> THE PROBLEM
How many lines of the records contain the string "défaut", matching case exactly? Tally them and reply with the number alone.
___ EXTRACTED DATA ___
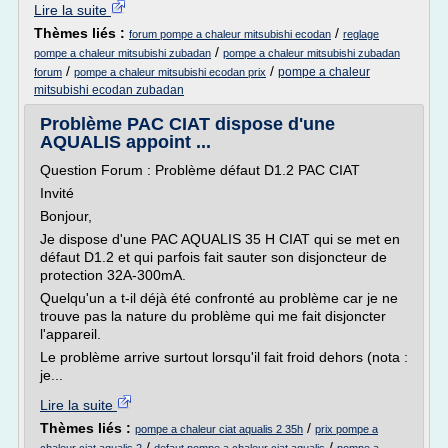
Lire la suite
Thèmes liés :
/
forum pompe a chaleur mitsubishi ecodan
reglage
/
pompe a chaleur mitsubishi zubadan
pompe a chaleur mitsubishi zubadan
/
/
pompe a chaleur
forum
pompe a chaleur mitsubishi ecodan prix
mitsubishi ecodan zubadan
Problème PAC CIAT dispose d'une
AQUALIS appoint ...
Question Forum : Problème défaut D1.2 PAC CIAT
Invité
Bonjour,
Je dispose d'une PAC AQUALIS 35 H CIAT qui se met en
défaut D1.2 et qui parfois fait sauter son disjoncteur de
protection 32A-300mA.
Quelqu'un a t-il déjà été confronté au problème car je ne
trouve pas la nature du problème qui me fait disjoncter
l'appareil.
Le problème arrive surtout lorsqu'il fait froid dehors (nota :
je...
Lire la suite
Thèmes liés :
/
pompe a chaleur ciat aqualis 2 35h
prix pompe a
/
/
___
___ EXTRACTED DATA ___
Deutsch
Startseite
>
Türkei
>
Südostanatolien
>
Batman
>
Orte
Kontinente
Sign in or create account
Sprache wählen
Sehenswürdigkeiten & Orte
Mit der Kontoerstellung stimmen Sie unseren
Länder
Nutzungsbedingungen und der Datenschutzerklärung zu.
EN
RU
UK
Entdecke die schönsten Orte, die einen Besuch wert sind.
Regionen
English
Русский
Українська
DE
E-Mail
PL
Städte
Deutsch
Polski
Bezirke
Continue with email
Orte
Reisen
___
___ EXTRACTED DATA ___
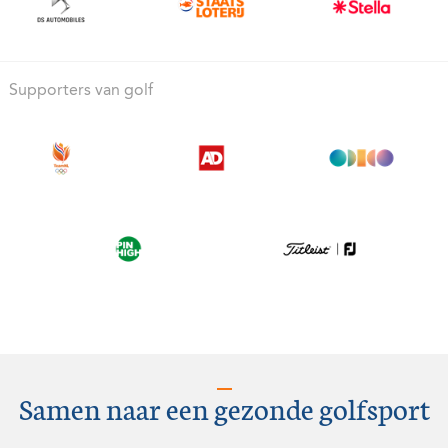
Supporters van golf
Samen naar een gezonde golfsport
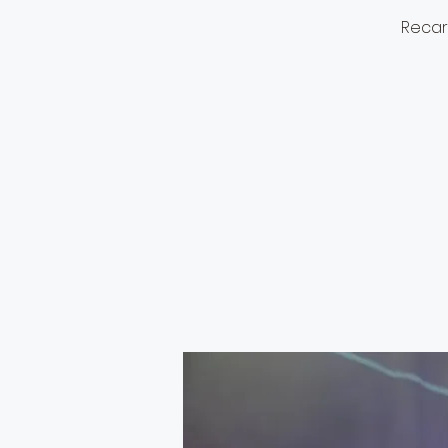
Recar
___
> RESPONSE AREA
2